==== EXTRAIT ====
Légende : Test de looks sans passer par la case cabine d’essayage 
– Sweetfit/vidéo
Évolution des moyens de consommation : En parallèle, de nouveaux moyens de consommation font leur apparition. Entre autres, la réalité augmentée pour permettre aux clients d’essayer et personnaliser les vêtements virtuellement. En magasins, les smart mirrors présents dans les cabines de diverses chaînes permettent aussi de customiser ses choix d’essayage.

Les limites de la technologie dans l’industrie de la mode 

Malgré les nombreux avantages qu’elle apporte, la technologie dans l’industrie n’est pas sans limite. L’automatisation et la robotisation peuvent entraîner une surproduction de produits. En dépit d’une légère baisse de 0,7 % des ventes par rapport à 2023, la consommation de textile reste trop forte en France. Certaines technologies de pointe nécessitent l’utilisation de matériaux coûteux ou difficiles à recycler, aggravant ainsi le problème de durabilité et d’environnement.

Légende : Impact environnemental des textiles-parlement européen (avril 2024)

En outre, une simple erreur dans une chaîne de production automatisée peut entraîner des défauts de qualité colossaux. La peur de l’obsolescence des métiers face à l’IA préoccupe et soulève des questions concernant les droits de l’homme et les conditions de travail. 

Les solutions apportées pour pallier la surconsommation 

Dans le domaine de la mode durable, quelques marques se distinguent par leur engagement en faveur de l’écologie. Parmi elles, la marque suédoise Filippa K a lancé une gamme de vêtements conçus pour être facilement recyclés, avec son initiative « Close The Loop ». Les clients peuvent rapporter leurs vêtements usagés, ils sont ensuite acheminés pour être transformés. De même, Stella McCartney, une marque britannique, se démarque en utilisant des matériaux durables et végétaliens dans ses collections, éliminant ainsi les produits d’origine animale.

Exemple d’alternative : le cuir d’ananas Considéré comme plus souple que le cuir traditionnel, le Piñatex élaboré par Carmen Hijosa, est une alternative intéressante et peu polluante car provient des fibres des feuilles d’ananas initialement destinées à être des déchets.
====
EXERCICES À RÉSOUDRE ::
1: Dans la partie de l'extrait intitulée « Les limites de la technologie dans l'industrie de la mode », relevez toutes les conséquences négatives attribuées à la technologie.
2: Traduisez en anglais la phrase suivante de l'extrait : « L'automatisation et la robotisation peuvent entraîner une surproduction de produits. »
3: Modifiez le passage de l'extrait allant de « Dans le domaine » à « produits d’origine animale. » en remplaçant « usagés » par « anciens ».
==== DONNÉES FOURNIES ====
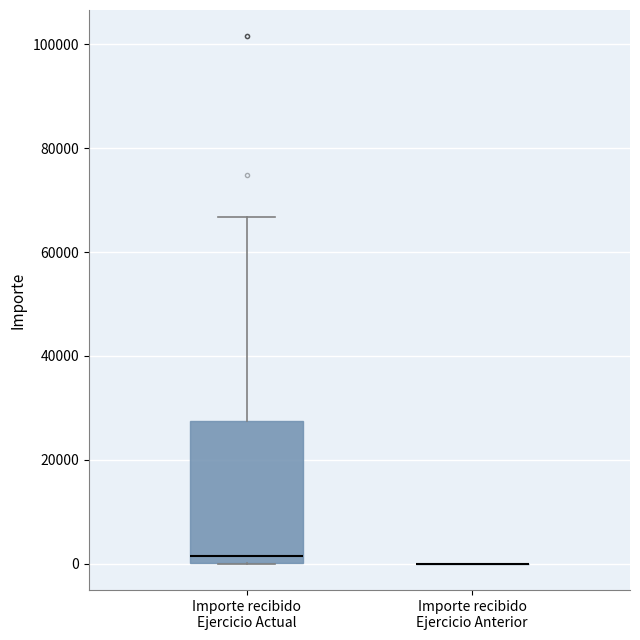

Which box is the tallest, from its lower edge to its upper edge?

Importe recibido Ejercicio Actual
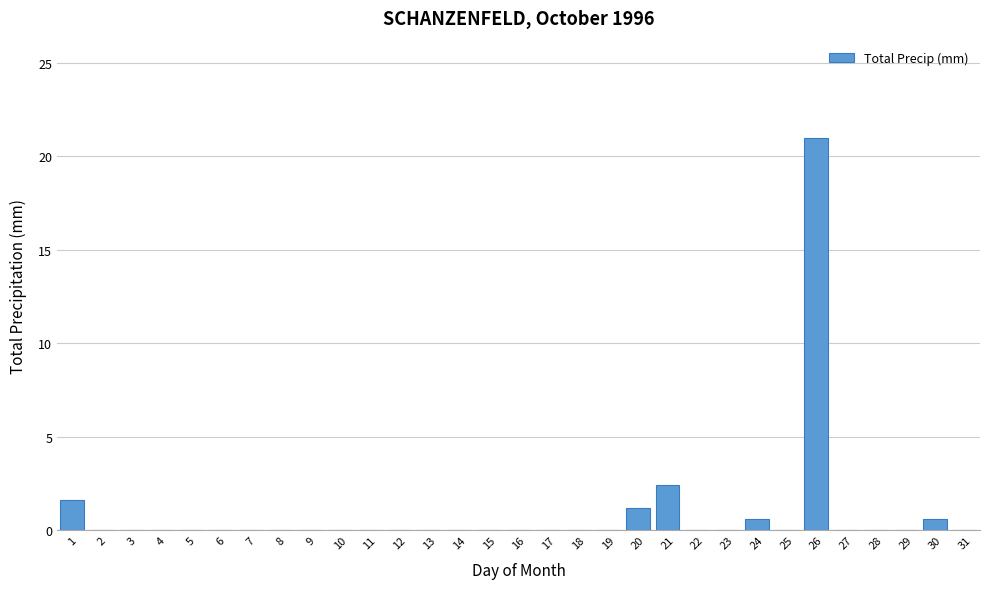

Which category has the highest value across all series?

26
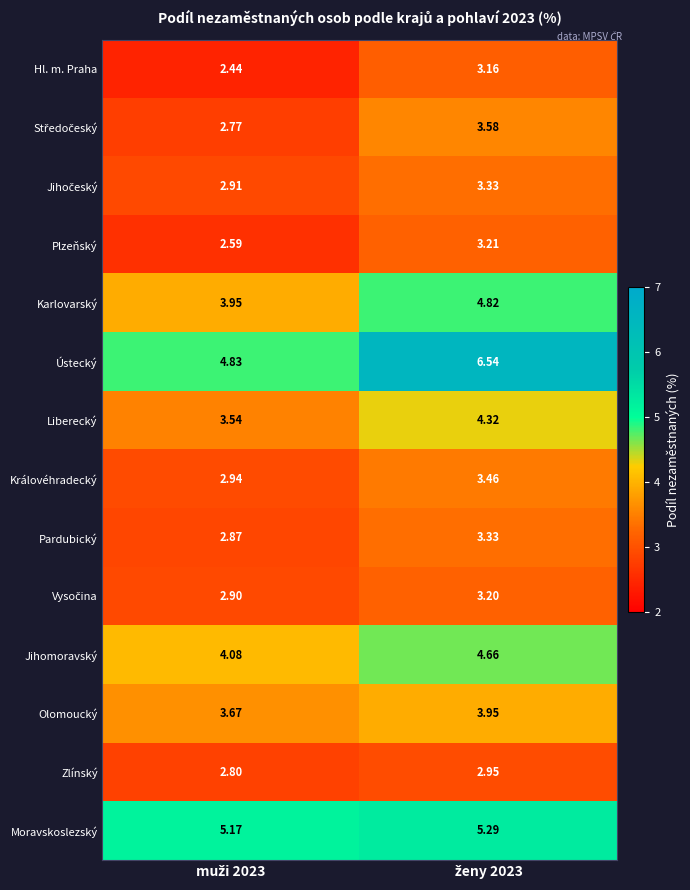

Which series has the widest spread of values?

Ústecký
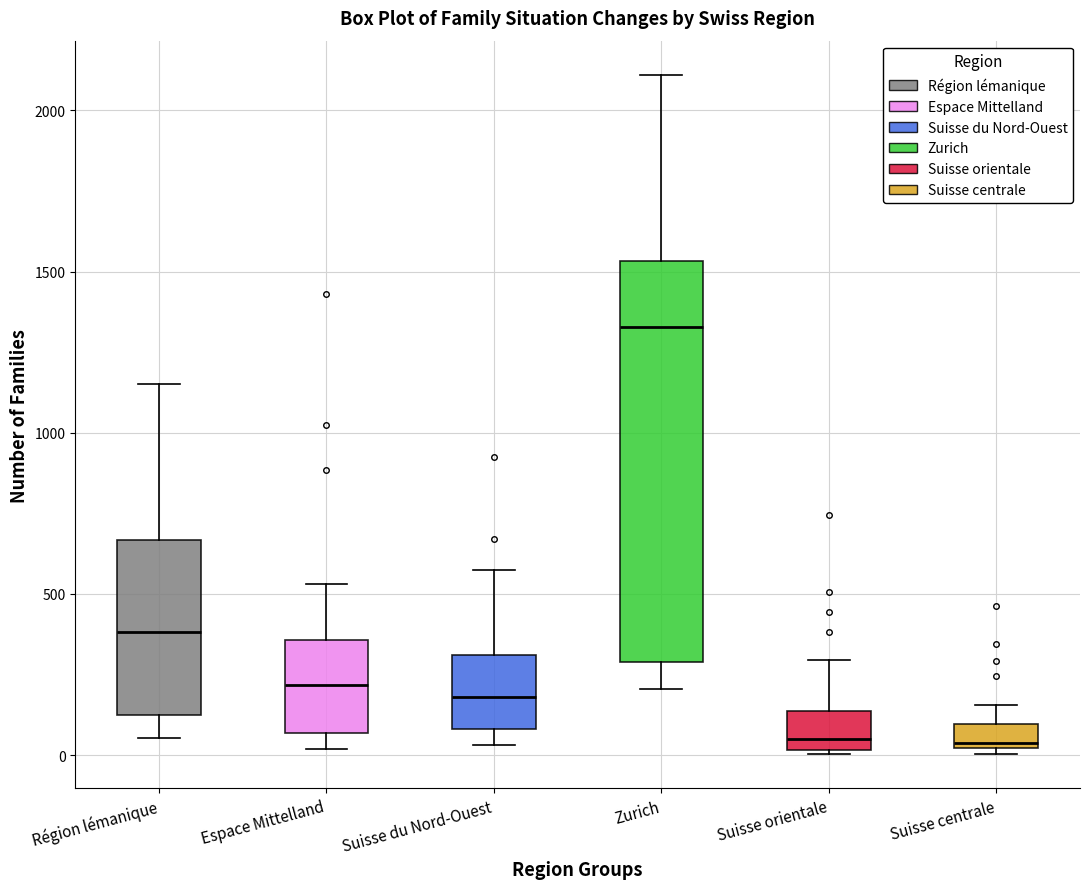

Where does the lower whisker of the box for Région lémanique end on the y-axis? The values are not printed on the chart, so give them approximately, as read against the axis.

50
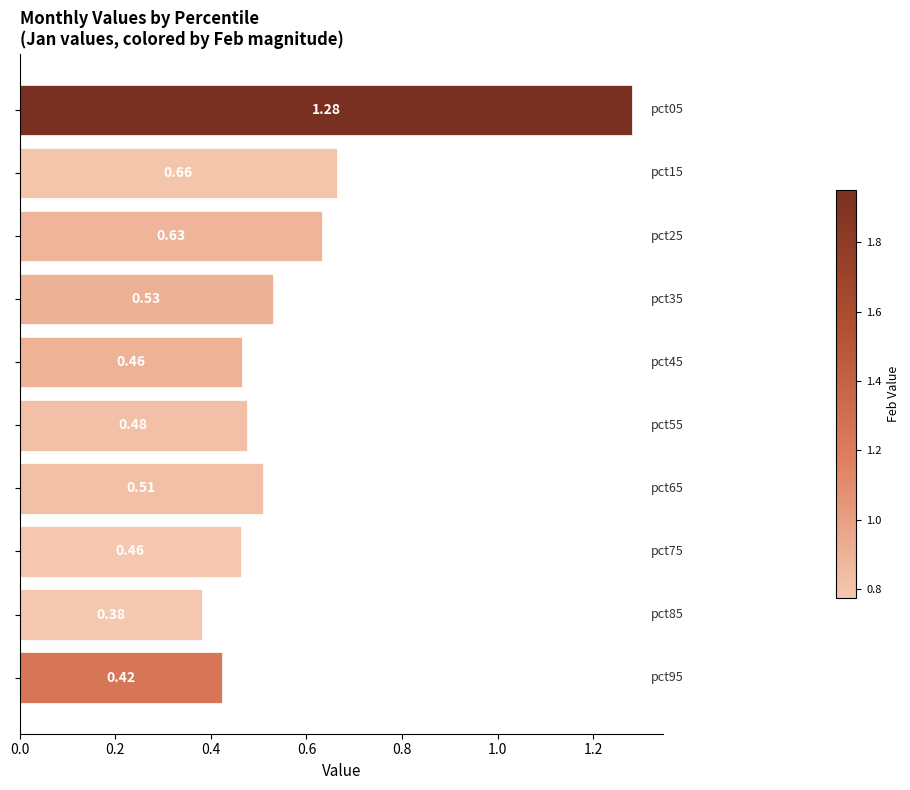

Does the chart contain any negative values?

No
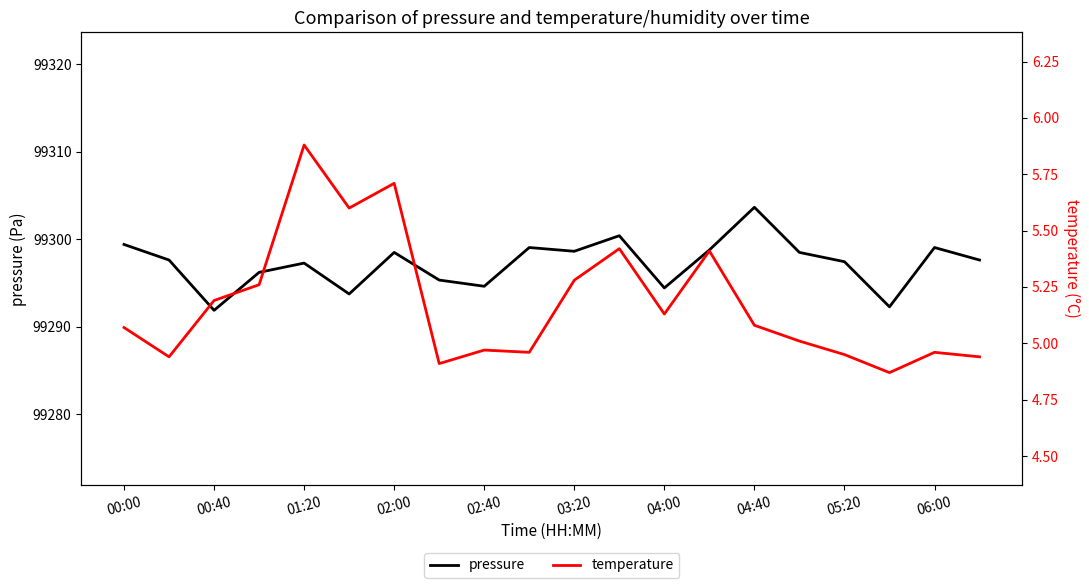

What is the minimum value for pressure?

99291.9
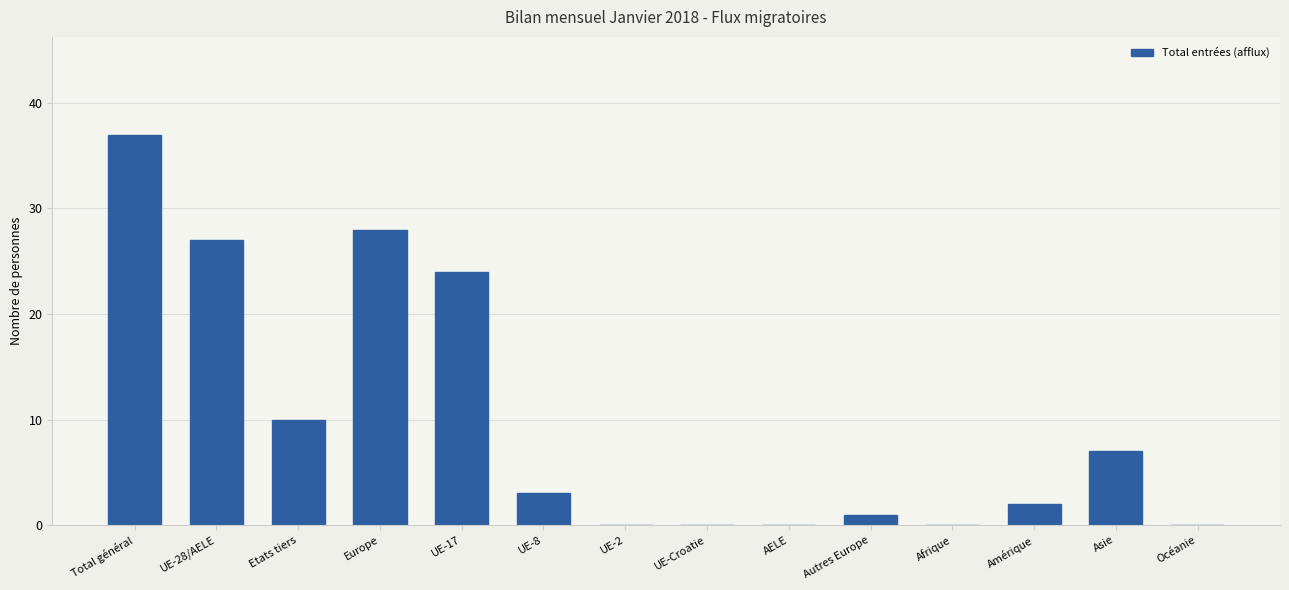

What is the sum of the values at UE-28/AELE and UE-17?

51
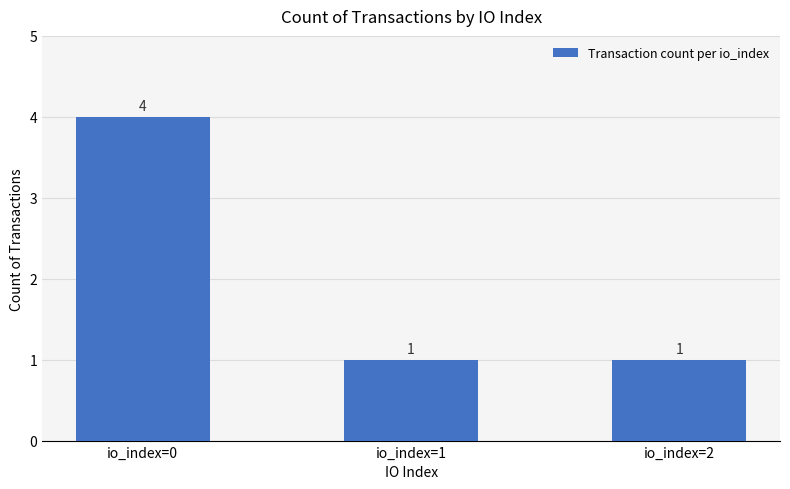

True or false: the data shows 1 at io_index=1.

True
====
RÉPONSES DÉTAILLÉES ::
1:
- La surproduction de produits, due à l'automatisation et à la robotisation
- L'utilisation de matériaux coûteux ou difficiles à recycler, qui aggrave le problème de durabilité et d'environnement
- Des défauts de qualité colossaux, causés par une simple erreur dans une chaîne de production automatisée
- La peur de l'obsolescence des métiers face à l'IA, qui soulève des questions sur les droits de l'homme et les conditions de travail

2: Automation and robotization can lead to an overproduction of products.

3:
Dans le domaine de la mode durable, quelques marques se distinguent par leur engagement en faveur de l’écologie. Parmi elles, la marque suédoise Filippa K a lancé une gamme de vêtements conçus pour être facilement recyclés, avec son initiative « Close The Loop ». Les clients peuvent rapporter leurs vêtements anciens, ils sont ensuite acheminés pour être transformés. De même, Stella McCartney, une marque britannique, se démarque en utilisant des matériaux durables et végétaliens dans ses collections, éliminant ainsi les produits d’origine animale.